El verano declina y la sangre va serenando
su brío. Languidecen las hojas de los árboles, entristece el cielo el suelo y,
por las mañanas, bien temprano, un aire frío me hace encoger en la azotea.
Todo el mundo vuelve a su rutina. Las
calles se colapsan de vehículos. Las aceras se pueblan de estudiantes ociosos
repartidos por las terrazas, apurando los últimos rayos de sol en oferta.
Así, de repente, me parece que es una buena
época para el matrimonio.
Se trata de una cita que se fue postergando
en el tiempo, sin día concreto. La vida se abre camino sin necesidad de
papeles. Aun así, soy de la creencia de que a veces, es bueno poner ciertas
cosas por escrito. Si no, de qué esta deriva…
Él llega tranquilo con los dos jovenes de
la mano; tres el pequeño, cinco la mayor. Viste camisa de lino y pantalón
vaquero. Eso sí, la tendencia la marca el pequeño T que luce camiseta de
superman. Excelente mañana para un superhéroe.
Ella aparece un poco más tarde. Viene del
trabajo. Hoy la dejaron salir un poco antes. Nada más llegar se le hace entrega
de un ramo de gominolas.
Somos, además, cinco testigos. Solo dos
firmarán dando fe. Nada en esta vida me gusta más que dar fe.
La jueza los recibe con sonrisa. Verifica
identidades y comprueba que acuden libre y voluntariamente a la cita. Acto
seguido se esmera con la lectura de un par de artículos del código civil.
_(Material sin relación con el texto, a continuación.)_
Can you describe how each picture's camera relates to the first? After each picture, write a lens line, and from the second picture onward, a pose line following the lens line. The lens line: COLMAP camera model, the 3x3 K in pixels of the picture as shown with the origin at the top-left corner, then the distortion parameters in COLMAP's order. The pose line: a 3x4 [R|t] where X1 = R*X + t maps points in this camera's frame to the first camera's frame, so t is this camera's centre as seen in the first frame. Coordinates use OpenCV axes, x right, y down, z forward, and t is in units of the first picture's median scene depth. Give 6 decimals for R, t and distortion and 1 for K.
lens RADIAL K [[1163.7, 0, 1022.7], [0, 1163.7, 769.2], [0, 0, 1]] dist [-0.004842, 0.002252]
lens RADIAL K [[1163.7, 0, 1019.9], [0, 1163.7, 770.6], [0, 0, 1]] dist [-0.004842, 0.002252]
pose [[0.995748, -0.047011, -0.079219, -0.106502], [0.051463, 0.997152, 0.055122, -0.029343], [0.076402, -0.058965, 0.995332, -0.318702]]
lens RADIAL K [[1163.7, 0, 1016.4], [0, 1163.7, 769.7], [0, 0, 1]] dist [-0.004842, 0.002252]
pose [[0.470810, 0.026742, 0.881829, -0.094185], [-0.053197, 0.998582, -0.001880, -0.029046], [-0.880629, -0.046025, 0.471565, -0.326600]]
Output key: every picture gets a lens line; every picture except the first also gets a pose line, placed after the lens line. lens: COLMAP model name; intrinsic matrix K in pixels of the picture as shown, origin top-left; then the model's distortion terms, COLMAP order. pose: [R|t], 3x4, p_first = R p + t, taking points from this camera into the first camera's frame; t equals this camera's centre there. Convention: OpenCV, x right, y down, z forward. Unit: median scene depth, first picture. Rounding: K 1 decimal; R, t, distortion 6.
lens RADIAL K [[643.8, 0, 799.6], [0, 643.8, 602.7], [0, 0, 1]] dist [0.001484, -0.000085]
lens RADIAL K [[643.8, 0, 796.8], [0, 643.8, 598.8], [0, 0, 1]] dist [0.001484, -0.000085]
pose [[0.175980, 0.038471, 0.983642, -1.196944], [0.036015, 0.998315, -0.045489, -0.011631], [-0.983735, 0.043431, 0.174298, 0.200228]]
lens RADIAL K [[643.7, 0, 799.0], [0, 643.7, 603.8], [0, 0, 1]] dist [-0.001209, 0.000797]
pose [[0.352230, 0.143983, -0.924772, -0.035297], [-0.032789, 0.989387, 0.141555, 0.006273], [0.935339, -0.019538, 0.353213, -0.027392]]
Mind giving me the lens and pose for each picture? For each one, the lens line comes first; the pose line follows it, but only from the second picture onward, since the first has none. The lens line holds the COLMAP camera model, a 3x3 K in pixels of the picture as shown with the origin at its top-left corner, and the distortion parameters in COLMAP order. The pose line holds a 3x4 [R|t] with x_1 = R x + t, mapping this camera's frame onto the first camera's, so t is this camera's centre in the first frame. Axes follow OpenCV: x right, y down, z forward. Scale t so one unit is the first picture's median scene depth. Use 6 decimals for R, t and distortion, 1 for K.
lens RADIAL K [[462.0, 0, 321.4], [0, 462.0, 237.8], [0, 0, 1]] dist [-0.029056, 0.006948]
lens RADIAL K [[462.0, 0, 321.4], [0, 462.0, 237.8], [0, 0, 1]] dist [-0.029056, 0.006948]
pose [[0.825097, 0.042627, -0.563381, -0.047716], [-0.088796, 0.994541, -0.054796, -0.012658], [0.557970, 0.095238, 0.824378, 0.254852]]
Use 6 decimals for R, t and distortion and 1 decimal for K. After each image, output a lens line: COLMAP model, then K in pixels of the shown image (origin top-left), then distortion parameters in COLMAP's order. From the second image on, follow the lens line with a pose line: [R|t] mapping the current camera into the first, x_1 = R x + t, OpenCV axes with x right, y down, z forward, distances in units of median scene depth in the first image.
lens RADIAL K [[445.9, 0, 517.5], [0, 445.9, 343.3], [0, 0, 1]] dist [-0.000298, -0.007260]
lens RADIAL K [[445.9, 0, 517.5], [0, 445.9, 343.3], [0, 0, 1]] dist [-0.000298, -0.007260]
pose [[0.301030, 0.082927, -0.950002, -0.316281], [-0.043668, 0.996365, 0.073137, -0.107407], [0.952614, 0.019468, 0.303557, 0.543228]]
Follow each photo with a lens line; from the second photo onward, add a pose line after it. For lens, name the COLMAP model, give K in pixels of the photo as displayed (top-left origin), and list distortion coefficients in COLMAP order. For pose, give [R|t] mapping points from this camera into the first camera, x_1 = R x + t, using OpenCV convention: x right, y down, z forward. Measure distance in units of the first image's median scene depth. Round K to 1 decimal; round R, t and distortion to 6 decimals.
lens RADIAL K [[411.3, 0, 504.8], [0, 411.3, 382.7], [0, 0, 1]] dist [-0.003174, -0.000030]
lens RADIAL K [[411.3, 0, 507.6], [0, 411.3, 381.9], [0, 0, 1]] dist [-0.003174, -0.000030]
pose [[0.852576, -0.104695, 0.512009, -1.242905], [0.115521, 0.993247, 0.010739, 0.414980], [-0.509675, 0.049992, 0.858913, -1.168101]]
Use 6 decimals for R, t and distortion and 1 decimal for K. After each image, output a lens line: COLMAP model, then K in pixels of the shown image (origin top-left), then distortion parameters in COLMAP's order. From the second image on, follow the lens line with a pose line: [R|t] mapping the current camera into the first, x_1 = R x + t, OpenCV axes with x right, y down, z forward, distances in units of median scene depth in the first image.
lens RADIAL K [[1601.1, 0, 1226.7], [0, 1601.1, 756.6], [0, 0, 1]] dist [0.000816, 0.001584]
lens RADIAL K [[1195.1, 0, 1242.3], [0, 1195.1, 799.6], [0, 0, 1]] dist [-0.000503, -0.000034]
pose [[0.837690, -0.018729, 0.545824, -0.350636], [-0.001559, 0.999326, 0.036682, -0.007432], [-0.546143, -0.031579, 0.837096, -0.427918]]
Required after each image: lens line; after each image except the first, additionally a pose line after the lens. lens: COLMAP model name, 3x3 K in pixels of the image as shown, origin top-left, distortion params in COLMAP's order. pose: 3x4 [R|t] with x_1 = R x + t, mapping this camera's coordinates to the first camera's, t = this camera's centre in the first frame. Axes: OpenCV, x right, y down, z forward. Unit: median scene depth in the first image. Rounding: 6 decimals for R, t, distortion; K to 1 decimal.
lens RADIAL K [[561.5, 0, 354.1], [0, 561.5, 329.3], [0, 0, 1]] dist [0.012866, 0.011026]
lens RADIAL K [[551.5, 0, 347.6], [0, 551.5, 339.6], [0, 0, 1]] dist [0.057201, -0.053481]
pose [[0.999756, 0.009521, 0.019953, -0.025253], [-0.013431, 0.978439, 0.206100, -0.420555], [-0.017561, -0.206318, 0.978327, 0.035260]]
El trato queda sellado con un beso. De aquí
a la eternidad.
Nos repartimos las flores de dulce, se
disparan aquí y allá algunas fotos y elegimos un buen lugar para festejar con
un trago, completado con un improvisado restaurante italiano.
La fiesta termina pronto. Llega la
despedida y de camino a casa me acuerdo de la historia que me contó la novia
durante el vermú.
Al parecer estuvo tentada de acudir al
enlace con un vestido blanco roto, propio del evento que la concitaba. La
prenda está guardada en el desván de su casa. Es de una amiga y cuando ésta se
separó de su marido le pidió que se lo guardase. Fue el ex el encargado de
hacérselo llegar. Apareció un día por sorpresa con el vestido metido en una
bolsa negra de la basura. Lo siento, le dijo al ser consciente de lo que
entregaba en prenda, era lo último que quedaba por mudar de la casa y no tenía
otra cosa mejor para el transporte.
La pareja se disolvió, cada miembro tomó su
camino y mi amiga cumplió fielmente la encomienda.
Así son las cosas. El día más feliz de tu
vida puede acabar envuelto en una bolsa de la basura. La existencia es volátil
y caprichosa. No existen verdades absolutas.
Camino despacio. Tengo tiempo antes de
coger el tren que me lleve de nuevo a casa. Como en una metáfora construida
para la ocasión, el sol impetuoso de la mañana se empañó con la entrada de la
bruma marina.
Pienso en las cosas que se van y no
vuelven. En lo aprendido y desaprendido al cabo de los años.
Me siento como un funámbulo dudando del
siguiente paso en su camino por el alambre. Sin red amiga bajo los pies.